Leah Sanderson is the sonic spell-spinner behind Keto, a forward-thinking acoustic project that floats somewhere above the minimal end of 21st century folk.
Guided by the songwriting nous of influencers like PJ Harvey, Elliot Smith and Karen Dalton, hers is an intense sound, where bare-all lyrics rub against sweeping orchestration and gentle rhythm.
Like contemporaries Cate le Bon and Hannah Peel, she warps simple melodies into something much richer, drawing you further in with each curve of her voice.
The Notts-based artist has had a great year, bagging a place on the Green Man Festival’s Green Man Rising stage, performing at Glastonbury Festival and Iceland Airwaves, and playing two headline shows for Communion Music.
Her connection with the Mumford & Sons-backed label and publisher doesn’t stop there: Communion co-founders Bear’s Den also selected the title track from her debut EP Waiting on Dreams for a compilation in the summer.
With a load more tracks ready to record, Leah went all Macbeth during 2017, travelling up to the Outer Hebridean island of Great Bernera to capture its broody isolation and dramatic shoreline for her release Blackened Pool.
She recorded it at her friend Pete Fletcher’s Black Bay studio, and became so embroiled in her surrounds, wrote another three new tracks before she left.
In late January, she releases the first new track, Always, with support from PRS Foundation’s Women Make Music fund.

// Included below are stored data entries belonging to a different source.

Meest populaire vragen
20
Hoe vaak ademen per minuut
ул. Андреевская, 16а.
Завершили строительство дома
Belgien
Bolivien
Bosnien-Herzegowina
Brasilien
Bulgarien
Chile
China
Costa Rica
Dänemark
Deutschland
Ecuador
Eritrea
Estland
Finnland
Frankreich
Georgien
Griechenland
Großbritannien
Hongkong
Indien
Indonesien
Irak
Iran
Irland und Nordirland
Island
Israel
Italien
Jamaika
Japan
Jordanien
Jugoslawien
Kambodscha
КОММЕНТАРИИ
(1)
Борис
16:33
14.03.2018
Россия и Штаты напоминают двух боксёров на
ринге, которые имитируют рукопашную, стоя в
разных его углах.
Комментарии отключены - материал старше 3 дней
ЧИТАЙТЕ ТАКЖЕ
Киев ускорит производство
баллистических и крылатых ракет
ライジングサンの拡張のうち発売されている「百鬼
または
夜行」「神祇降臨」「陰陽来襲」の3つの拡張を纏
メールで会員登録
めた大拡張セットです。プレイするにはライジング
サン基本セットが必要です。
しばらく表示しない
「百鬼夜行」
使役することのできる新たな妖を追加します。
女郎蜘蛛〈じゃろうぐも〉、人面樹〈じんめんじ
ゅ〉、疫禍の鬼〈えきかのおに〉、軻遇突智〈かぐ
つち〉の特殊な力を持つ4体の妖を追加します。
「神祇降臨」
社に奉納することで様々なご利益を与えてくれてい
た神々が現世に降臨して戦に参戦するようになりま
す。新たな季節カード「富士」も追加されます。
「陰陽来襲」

We learn more about its origins and how time in the wilderness has shaped her sound…
How did Keto start life?
I started out singing in bands and writing music with one of my friends. Then later, as the bands never seemed to get off the ground, I began teaching myself guitar. I wrote my own music, and played shows around my hometown of Nottingham. This has developed into the ‘Keto’ you hear today. Keto is an alias I started performing under, inspired by a family friend indigenous to North America.
What have been your biggest influences and inspirations along the way?
I love artists like Karen Dalton, Richard Dawson, Elliot Smith and PJ Harvey, to name but a few, but when writing music, I don’t consciously use influences to guide my style. I am inspired by artists who are doing something different than the norm, that’s the magical thing about music, you can do anything you want.
Describe your sound in three words…
Emotive, hypnotic, lo-fi.
Why did you decide to record your latest single Blackened Pool in the Outer Hebrides?
I worked with Pete Fletcher on my debut EP, and I enjoyed working with him. He moved up north and opened Black Bay Studio. I thought it would be an amazing place to go and record my songs.
I’d never done anything like that before, being in a residential studio and having nothing to really think about except recording songs was amazing. Just a true focus that you can’t really get with day to day life. I’d like to be in the position to be able to record like that again.
What was the experience like, and what did you take away from it?
It was an amazing experience, not only the studio, but also the beautiful surroundings. The scenery and tranquillity inspired me to write another three new songs, which we also recorded! It was great to be up there with my bandmates Rob and Andrew, and to be working with Pete again. We knew we had a deadline to hit to get everything finished, and that pushed us on to make something I think everyone is really proud of.
What’s the thinking behind your next release?
Always will be my next single released in January. It’s a song I wrote whilst I was in Scotland, during a little spare time when I wasn’t recording. It’s quite a sweet-sounding song which for me provokes some quite dark imagery.
Musically it is held together by my nylon string guitar, with grand piano chiming in during the chorus. I want people to make up their own minds to what they think the song it about, but it does have a story…
What else does 2018 have in store?
I already have a few cool things in the pipeline for next year. It’s really exciting to have this collection of songs recorded, and I’m in the middle of making a plan… so look out for more releases in 2018…
How important has PRS Foundation funding been to you this year?
It’s had a massive impact. It’s allowed me to be able to record this next release to a level that would not have been possible without the funding.
It gave me the opportunity to travel to a beautiful part of the world and do what I love… making music.
It will enable me to promote my release so that my music can reach more people, and so much more. Everything I speak of so passionately above was all made possible by the PRS Foundation – thank you!